_PROBLEM DETAILS_
Please repeat, word for word, the lines of the material below, starting at the line that contains "Başı neredeyse girmişti" and ending at the line that contains "Götü, Bora’nın sikini", with both of those lines included.

_Saved entries_
━━━━━━━━━━
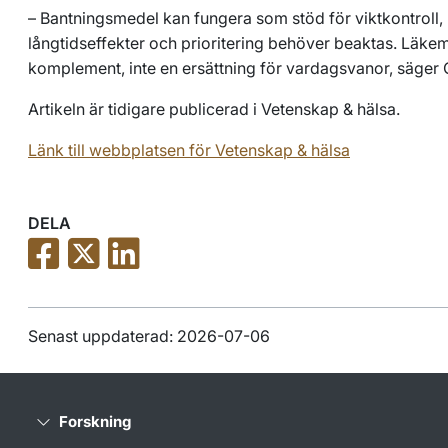
– Bantningsmedel kan fungera som stöd för viktkontroll,
långtidseffekter och prioritering behöver beaktas. Läkem
komplement, inte en ersättning för vardagsvanor, säger 
Artikeln är tidigare publicerad i Vetenskap & hälsa.
Länk till webbplatsen för Vetenskap & hälsa
DELA
Senast uppdaterad: 2026-07-06
Forskning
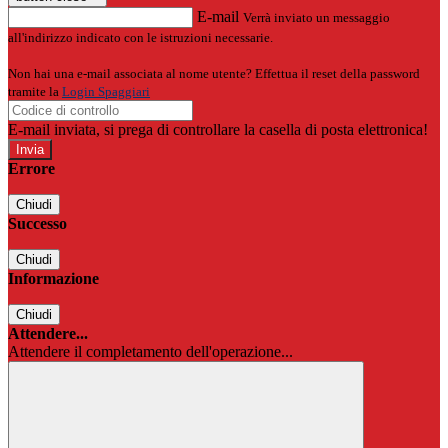
E-mail
Verrà inviato un messaggio
all'indirizzo indicato con le istruzioni necessarie.
Non hai una e-mail associata al nome utente? Effettua il reset della password
tramite la
Login Spaggiari
E-mail inviata, si prega di controllare la casella di posta elettronica!
Errore
Chiudi
Successo
Chiudi
Informazione
Chiudi
Attendere...
Attendere il completamento dell'operazione...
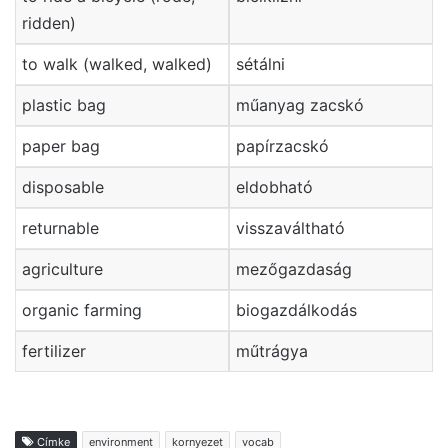
ridden)
to walk (walked, walked)
sétálni
plastic bag
műanyag zacskó
paper bag
papírzacskó
disposable
eldobható
returnable
visszaváltható
agriculture
mezőgazdaság
organic farming
biogazdálkodás
fertilizer
műtrágya
Címke
environment
kornyezet
vocab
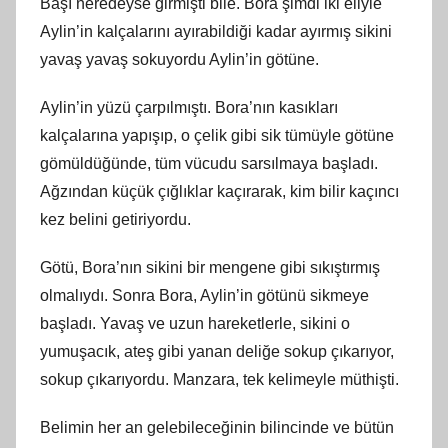
Başı neredeyse girmişti bile. Bora şimdi iki eliyle
Aylin’in kalçalarını ayırabildiği kadar ayırmış sikini
yavaş yavaş sokuyordu Aylin’in götüne.
Aylin’in yüzü çarpılmıştı. Bora’nın kasıkları
kalçalarına yapışıp, o çelik gibi sik tümüyle götüne
gömüldüğünde, tüm vücudu sarsılmaya başladı.
Ağzından küçük çığlıklar kaçırarak, kim bilir kaçıncı
kez belini getiriyordu.
Götü, Bora’nın sikini bir mengene gibi sıkıştırmış
olmalıydı. Sonra Bora, Aylin’in götünü sikmeye
başladı. Yavaş ve uzun hareketlerle, sikini o
yumuşacık, ateş gibi yanan deliğe sokup çıkarıyor,
sokup çıkarıyordu. Manzara, tek kelimeyle müthişti.
Belimin her an gelebileceğinin bilincinde ve bütün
━━━━━━━━━━
_RESULT OF THE EXERCISE_
Başı neredeyse girmişti bile. Bora şimdi iki eliyle
Aylin’in kalçalarını ayırabildiği kadar ayırmış sikini
yavaş yavaş sokuyordu Aylin’in götüne.
Aylin’in yüzü çarpılmıştı. Bora’nın kasıkları
kalçalarına yapışıp, o çelik gibi sik tümüyle götüne
gömüldüğünde, tüm vücudu sarsılmaya başladı.
Ağzından küçük çığlıklar kaçırarak, kim bilir kaçıncı
kez belini getiriyordu.
Götü, Bora’nın sikini bir mengene gibi sıkıştırmış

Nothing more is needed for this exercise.